_Instructions to follow_.
Output only the lines of the entries that follow, starting at the one with "X188900000Y-111600000D02*" and running down to the one with "X179500000Y-111600000D02*", both included and unchanged.

_Records supplied_.
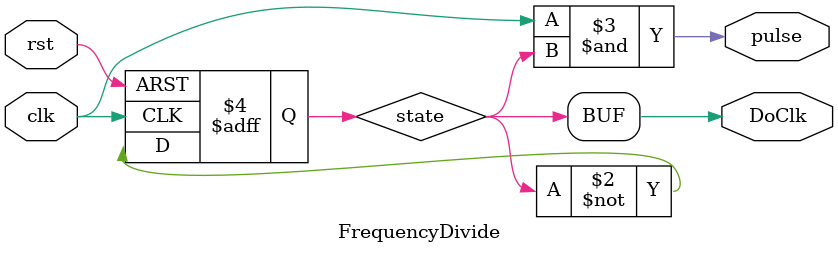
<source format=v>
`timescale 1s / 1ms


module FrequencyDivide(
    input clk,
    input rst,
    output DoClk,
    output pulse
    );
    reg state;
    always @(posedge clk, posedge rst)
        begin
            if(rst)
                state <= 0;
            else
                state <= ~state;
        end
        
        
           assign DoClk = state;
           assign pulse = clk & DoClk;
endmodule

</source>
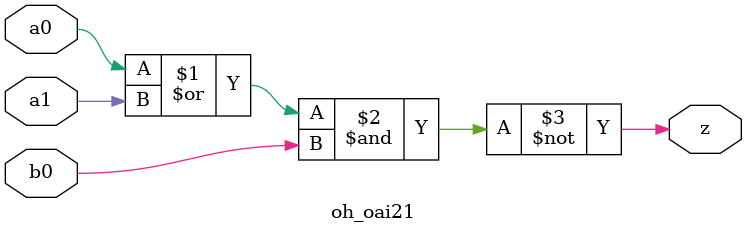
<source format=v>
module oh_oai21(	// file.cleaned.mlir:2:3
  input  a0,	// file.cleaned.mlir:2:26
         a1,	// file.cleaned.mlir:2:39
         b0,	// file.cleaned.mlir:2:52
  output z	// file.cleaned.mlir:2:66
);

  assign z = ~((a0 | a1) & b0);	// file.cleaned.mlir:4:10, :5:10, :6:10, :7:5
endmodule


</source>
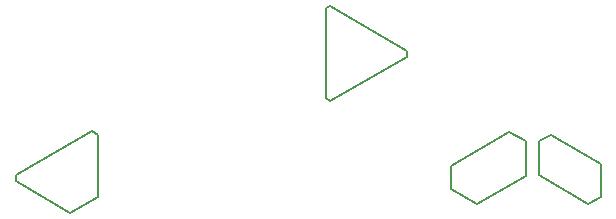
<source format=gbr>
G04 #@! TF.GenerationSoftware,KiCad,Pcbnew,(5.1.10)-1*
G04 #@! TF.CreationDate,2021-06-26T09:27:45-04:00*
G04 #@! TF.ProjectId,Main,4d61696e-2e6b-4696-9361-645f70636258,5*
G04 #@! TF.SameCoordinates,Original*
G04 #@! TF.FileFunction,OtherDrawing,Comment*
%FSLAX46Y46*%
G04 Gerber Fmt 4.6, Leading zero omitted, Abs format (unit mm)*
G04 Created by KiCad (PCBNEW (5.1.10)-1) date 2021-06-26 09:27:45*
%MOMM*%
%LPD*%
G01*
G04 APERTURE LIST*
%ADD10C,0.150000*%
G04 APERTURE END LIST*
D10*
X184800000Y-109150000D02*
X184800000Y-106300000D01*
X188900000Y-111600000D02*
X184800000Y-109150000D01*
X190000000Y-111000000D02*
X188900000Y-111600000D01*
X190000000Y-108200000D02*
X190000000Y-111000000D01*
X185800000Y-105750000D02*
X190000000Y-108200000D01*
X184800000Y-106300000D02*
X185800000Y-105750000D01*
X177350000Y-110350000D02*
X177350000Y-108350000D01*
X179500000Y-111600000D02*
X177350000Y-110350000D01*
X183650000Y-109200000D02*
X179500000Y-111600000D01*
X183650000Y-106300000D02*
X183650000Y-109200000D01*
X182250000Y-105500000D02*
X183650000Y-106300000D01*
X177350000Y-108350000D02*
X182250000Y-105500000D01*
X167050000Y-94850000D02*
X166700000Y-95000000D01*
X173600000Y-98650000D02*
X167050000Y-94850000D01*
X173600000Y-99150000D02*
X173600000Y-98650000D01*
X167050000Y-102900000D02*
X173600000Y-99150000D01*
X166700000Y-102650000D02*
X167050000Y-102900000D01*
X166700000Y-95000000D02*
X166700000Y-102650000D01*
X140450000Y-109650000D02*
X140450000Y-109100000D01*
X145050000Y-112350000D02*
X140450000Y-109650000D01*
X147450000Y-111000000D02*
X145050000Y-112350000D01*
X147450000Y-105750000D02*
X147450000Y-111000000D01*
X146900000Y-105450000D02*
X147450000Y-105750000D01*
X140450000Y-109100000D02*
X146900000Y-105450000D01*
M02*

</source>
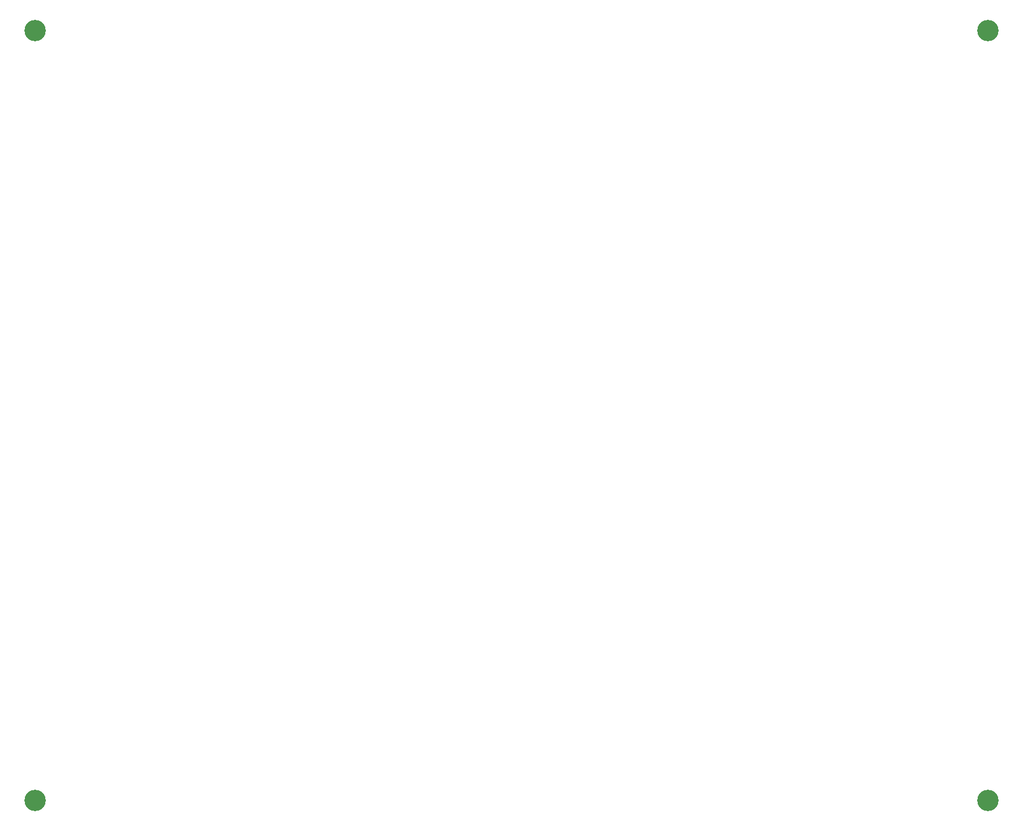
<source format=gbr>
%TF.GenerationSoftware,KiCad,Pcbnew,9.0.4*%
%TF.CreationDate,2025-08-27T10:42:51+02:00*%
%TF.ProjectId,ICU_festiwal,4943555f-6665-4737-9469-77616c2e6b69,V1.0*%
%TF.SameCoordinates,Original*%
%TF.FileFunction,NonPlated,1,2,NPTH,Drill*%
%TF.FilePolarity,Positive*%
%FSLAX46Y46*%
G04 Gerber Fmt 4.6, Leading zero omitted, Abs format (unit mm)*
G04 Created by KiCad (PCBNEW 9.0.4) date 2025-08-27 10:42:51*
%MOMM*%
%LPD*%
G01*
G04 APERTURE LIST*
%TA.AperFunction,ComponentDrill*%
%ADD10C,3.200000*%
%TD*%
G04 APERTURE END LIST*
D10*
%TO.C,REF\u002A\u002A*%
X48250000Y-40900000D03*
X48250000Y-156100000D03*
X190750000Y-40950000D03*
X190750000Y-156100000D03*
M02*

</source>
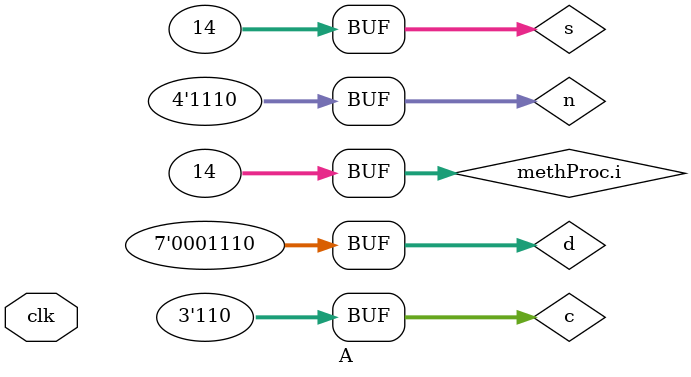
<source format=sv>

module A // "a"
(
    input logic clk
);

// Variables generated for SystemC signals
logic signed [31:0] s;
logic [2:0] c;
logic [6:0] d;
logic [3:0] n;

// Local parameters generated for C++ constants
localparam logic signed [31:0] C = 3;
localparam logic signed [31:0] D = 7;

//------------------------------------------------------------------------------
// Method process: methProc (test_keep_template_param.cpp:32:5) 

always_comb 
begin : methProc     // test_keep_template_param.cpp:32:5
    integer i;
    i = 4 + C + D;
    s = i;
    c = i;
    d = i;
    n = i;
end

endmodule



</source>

_Written answer_.
X188900000Y-111600000D02*
X184800000Y-109150000D01*
X190000000Y-111000000D02*
X188900000Y-111600000D01*
X190000000Y-108200000D02*
X190000000Y-111000000D01*
X185800000Y-105750000D02*
X190000000Y-108200000D01*
X184800000Y-106300000D02*
X185800000Y-105750000D01*
X177350000Y-110350000D02*
X177350000Y-108350000D01*
X179500000Y-111600000D02*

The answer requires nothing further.